A Tale of Two Brothers
Fourth Sunday of Lent (Laetare Sunday). Fr Colin Carr preaches on the parable of the prodigal son.
Jesus got into trouble. Now, people get into trouble either because of what they do or because of what they say. Or both. With Jesus it was mainly because of what he said; but in today’s Gospel what he said sprang out of what he did: he kept company with the wrong sort of people.
A religious teacher is supposed, so many people think, to uphold the conventional view of life, to uphold standards. The critics of Jesus were shocked that he mixed with people whose standards were not very high; the ‘sinners’ in question were not necessarily criminals or particularly vicious people: just people who were a bit careless in their way of talking, in their hygiene, in what they ate. Not Our Type.
If Jesus was already in trouble for his behaviour, he was determined to get into a lot more trouble by his explanation of it. The story he told was about God. All his stories were about God, or what happens when God is in charge. He showed what God was like by telling about two brothers: one of them was hard-working, disciplined, thrifty, obedient, a worthy heir to his father’s fortune; the other was careless, lived for the moment, indulged every appetite, was disloyal, broke his father’s heart. One was Our Type and one was not.
But in Jesus’ story a lot more attention is paid to the baddie, both by the story-teller and by the father. The elder brother, the goodie, gets a not very complimentary walk-on-and-walk-off-in-a-huff part at the end. It’s a shocking story. It challenges normal standards; and if it really is about God, it paints a strange picture of the one who gave us the ten commandments.
The father loves both his sons, equally; but because the younger one is more of a problem he seems to pay more attention to him. He is obviously broken-hearted at his behaviour, and is watching out for him to come back. When he does come back it’s as though he’d been missing, feared dead, and is now discovered to be alive. This calls for a party. He is treated not on the basis of what he’s done or not done, but on the basis of his family membership. And the same is true of the elder brother – ‘All that I have is yours’ – only he can’t see it. He describes his years of disciplined living as ‘slaving’, and there is no way he is going to recognise his dissolute younger brother as an equal member of the family. So we have the strange situation in which the younger, dishonourable brother is ensconced at home enjoying the party in his honour, while the honourable elder brother who has never strayed from home feels excluded from that home.
Jesus goes behind the question of deserving to the fact of belonging. It is God who decides that we belong. Jesus’ critics would have acknowledged that God took their forebears out of slavery and gave them a land which they had not earned; but they, like we, found it hard to remember that what started as gift continues as gift. The elder son, like so many religious people, had moved from the privilege of belonging to a situation of slavery. It was as a slave that he felt he had a claim on his father; he did have a claim, but it was not because of all his good behaviour; he had the claim anyway. What he found galling was that his father acknowledged that the younger son had the same claim. What does that say about standards, for goodness sake?
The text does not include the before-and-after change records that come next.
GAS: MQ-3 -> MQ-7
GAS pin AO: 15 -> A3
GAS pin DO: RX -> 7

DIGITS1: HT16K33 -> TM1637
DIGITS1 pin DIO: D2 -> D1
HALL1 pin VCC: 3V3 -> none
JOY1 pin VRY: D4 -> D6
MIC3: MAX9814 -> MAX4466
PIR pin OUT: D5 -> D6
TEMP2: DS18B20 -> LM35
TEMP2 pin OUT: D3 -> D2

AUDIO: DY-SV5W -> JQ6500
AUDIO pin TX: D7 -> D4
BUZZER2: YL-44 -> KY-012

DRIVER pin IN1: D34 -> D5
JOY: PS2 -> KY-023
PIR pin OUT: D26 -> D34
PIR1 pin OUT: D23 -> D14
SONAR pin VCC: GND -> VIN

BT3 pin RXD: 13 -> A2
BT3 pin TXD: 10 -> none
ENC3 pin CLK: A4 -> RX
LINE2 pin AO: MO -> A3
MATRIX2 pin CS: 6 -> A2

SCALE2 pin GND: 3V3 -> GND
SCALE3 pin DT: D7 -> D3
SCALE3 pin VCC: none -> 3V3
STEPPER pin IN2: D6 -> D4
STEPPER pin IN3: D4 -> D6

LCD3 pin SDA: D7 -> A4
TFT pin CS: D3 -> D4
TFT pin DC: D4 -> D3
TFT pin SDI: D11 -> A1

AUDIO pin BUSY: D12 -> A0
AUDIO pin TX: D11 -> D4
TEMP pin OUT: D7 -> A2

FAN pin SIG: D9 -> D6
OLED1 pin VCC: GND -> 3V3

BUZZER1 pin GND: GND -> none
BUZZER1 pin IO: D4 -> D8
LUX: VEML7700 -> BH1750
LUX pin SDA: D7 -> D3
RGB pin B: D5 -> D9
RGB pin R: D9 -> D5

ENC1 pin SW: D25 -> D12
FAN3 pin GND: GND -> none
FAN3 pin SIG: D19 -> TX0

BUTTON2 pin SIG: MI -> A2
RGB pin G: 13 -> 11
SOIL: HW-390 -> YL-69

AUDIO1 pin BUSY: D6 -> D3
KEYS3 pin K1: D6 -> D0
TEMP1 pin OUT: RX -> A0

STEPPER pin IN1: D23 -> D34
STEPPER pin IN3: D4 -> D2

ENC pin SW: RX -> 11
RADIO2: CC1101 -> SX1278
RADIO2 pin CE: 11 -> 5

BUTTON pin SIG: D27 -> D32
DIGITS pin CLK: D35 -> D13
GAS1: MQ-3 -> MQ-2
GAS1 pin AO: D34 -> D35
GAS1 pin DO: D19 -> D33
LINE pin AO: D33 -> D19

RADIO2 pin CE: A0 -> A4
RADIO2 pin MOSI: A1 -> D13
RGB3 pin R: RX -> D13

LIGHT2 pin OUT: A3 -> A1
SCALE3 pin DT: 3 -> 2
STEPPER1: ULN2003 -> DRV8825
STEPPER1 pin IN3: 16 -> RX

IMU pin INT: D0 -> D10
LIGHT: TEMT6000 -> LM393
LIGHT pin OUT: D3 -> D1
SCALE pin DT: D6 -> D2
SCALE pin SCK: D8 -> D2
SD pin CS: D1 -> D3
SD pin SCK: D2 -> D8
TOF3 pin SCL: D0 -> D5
Jesus’ portrait of God was subversive of his critics’ portrait; it is subversive of the ‘deserving’ ideology of much of our political life. Jesus was not about blessing the present order or improving it; he was about announcing a new order altogether, something which St Paul calls a new creation; this new creation was bound to upset those who were comfortable and in command in the old order. No wonder he got into trouble.